For the first time in Australia the education levels of students’ parents will be used in order to assess the extent of disadvantage that a school’s community has.
NAPLAN results will also be considered with additional funds of $2000 for every student that did not achieve the minimum level in year 5.
The Age reports that the state has $747 million to distribute with $566 million being allocated to state schools over the next four years. Premier Daniel Andrews says the funding will boost needs-based funding by 70 per cent.
Along with the new funds come increased targets for attainment including:
- 33 per cent increase in science literacy among 15-year-olds
- 20 per cent increase in “high resilience” students
- 50 per cent cut in year 9 to 12 drop-out rate
The allocation methods are designed to help those disadvantaged students who may be at schools in neighbourhoods which are not inherently disadvantaged.

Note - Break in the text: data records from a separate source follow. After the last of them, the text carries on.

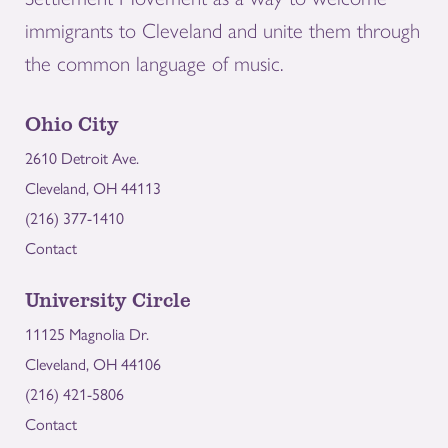
immigrants to Cleveland and unite them through
the common language of music.
Ohio City
2610 Detroit Ave.
Cleveland, OH 44113
(216) 377-1410
Contact
University Circle
11125 Magnolia Dr.
Cleveland, OH 44106
(216) 421-5806
Contact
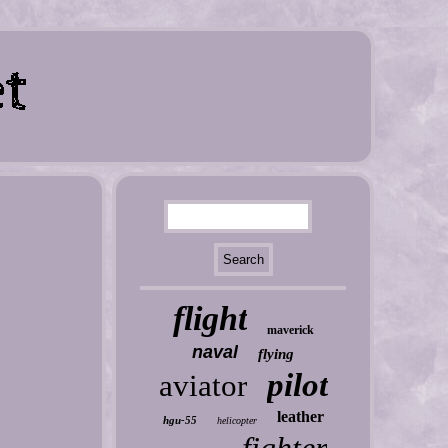
flight
maverick
naval
flying
pilot
aviator
leather
hgu-55
helicopter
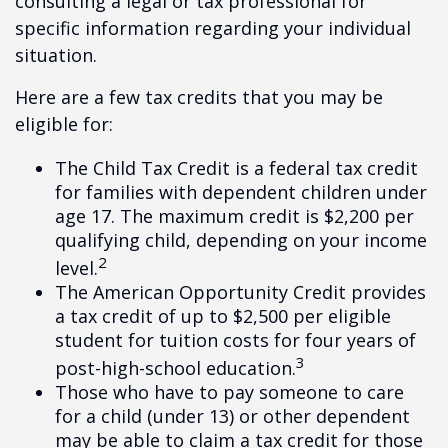
consulting a legal or tax professional for
specific information regarding your individual
situation.
Here are a few tax credits that you may be
eligible for:
The Child Tax Credit is a federal tax credit
for families with dependent children under
age 17. The maximum credit is $2,200 per
qualifying child, depending on your income
2
level.
The American Opportunity Credit provides
a tax credit of up to $2,500 per eligible
student for tuition costs for four years of
3
post-high-school education.
Those who have to pay someone to care
for a child (under 13) or other dependent
may be able to claim a tax credit for those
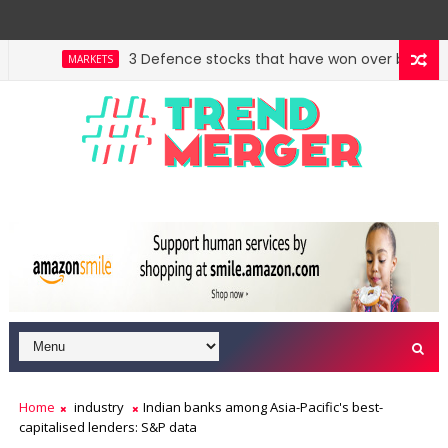
3 Defence stocks that have won over both FIIs an
MARKETS
Home
industry
Indian banks among Asia-Pacific's best-
capitalised lenders: S&P data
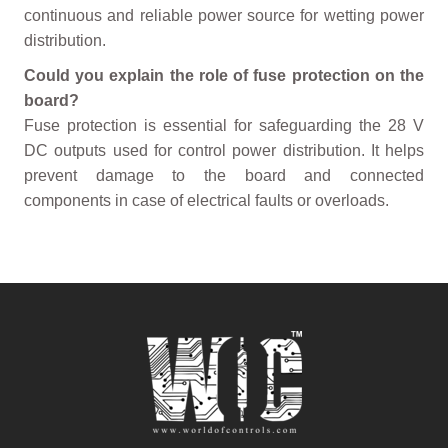
continuous and reliable power source for wetting power
distribution.
Could you explain the role of fuse protection on the
board?
Fuse protection is essential for safeguarding the 28 V
DC outputs used for control power distribution. It helps
prevent damage to the board and connected
components in case of electrical faults or overloads.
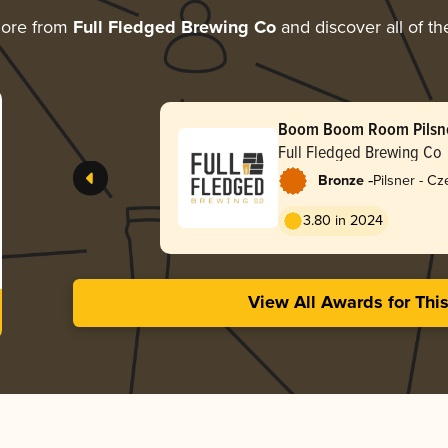
more from
Full Fledged Brewing Co
and discover all of th
Boom Boom Room Pilsn
Full Fledged Brewing Co
-
Bronze
Pilsner - C
3.80 in 2024
View All Awards for Thi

There is also additional funding to add new skill-sets to the curriculum including digital coding and respectful relationships.
Principals will also receive more support as part of the funding allocation.
Although the Victoria Education Minister James Merlino and the Premier have hailed the changes as “world leading” the opposition is not convinced; leader Matthew Guy commented that the changes would not by incentives for schools to be successful.
The Victorian branch president of the Australia Education Union was more optimistic and told The Age
that it was a “positive first step” in tackling funding gaps.
The government in Victoria plans to introduce a new measure of disadvantaged students in order to determine its allocation of education funds under the Gonski agreement.